▶ TASK ITEM
Can you reproduce, character for character, the lines in the items below from the line with "Правовая информация" to the line with "Női kézilabda", both of those lines included, and output nothing else?

▶ SOURCE DATA
----------

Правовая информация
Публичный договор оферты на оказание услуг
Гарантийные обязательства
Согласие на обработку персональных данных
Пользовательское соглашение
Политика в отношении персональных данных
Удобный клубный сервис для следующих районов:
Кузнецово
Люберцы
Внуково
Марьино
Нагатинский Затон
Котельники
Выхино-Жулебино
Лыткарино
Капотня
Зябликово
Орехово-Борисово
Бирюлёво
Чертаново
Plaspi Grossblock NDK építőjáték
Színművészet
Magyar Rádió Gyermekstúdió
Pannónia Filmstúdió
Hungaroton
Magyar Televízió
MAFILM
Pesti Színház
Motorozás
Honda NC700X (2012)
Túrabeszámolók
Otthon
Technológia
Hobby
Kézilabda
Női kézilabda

----------

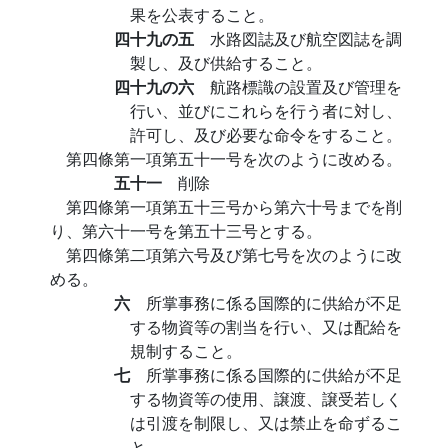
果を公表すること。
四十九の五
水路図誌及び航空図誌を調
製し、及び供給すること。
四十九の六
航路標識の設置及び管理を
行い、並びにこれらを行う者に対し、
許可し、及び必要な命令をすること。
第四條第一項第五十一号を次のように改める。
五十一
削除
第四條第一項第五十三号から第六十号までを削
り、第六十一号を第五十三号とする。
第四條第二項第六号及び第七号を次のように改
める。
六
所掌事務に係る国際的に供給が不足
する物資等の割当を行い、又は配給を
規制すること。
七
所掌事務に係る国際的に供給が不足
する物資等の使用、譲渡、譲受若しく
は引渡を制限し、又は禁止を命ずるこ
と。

----------

▶ EXERCISE ANSWER
Правовая информация
Публичный договор оферты на оказание услуг
Гарантийные обязательства
Согласие на обработку персональных данных
Пользовательское соглашение
Политика в отношении персональных данных
Удобный клубный сервис для следующих районов:
Кузнецово
Люберцы
Внуково
Марьино
Нагатинский Затон
Котельники
Выхино-Жулебино
Лыткарино
Капотня
Зябликово
Орехово-Борисово
Бирюлёво
Чертаново
Plaspi Grossblock NDK építőjáték
Színművészet
Magyar Rádió Gyermekstúdió
Pannónia Filmstúdió
Hungaroton
Magyar Televízió
MAFILM
Pesti Színház
Motorozás
Honda NC700X (2012)
Túrabeszámolók
Otthon
Technológia
Hobby
Kézilabda
Női kézilabda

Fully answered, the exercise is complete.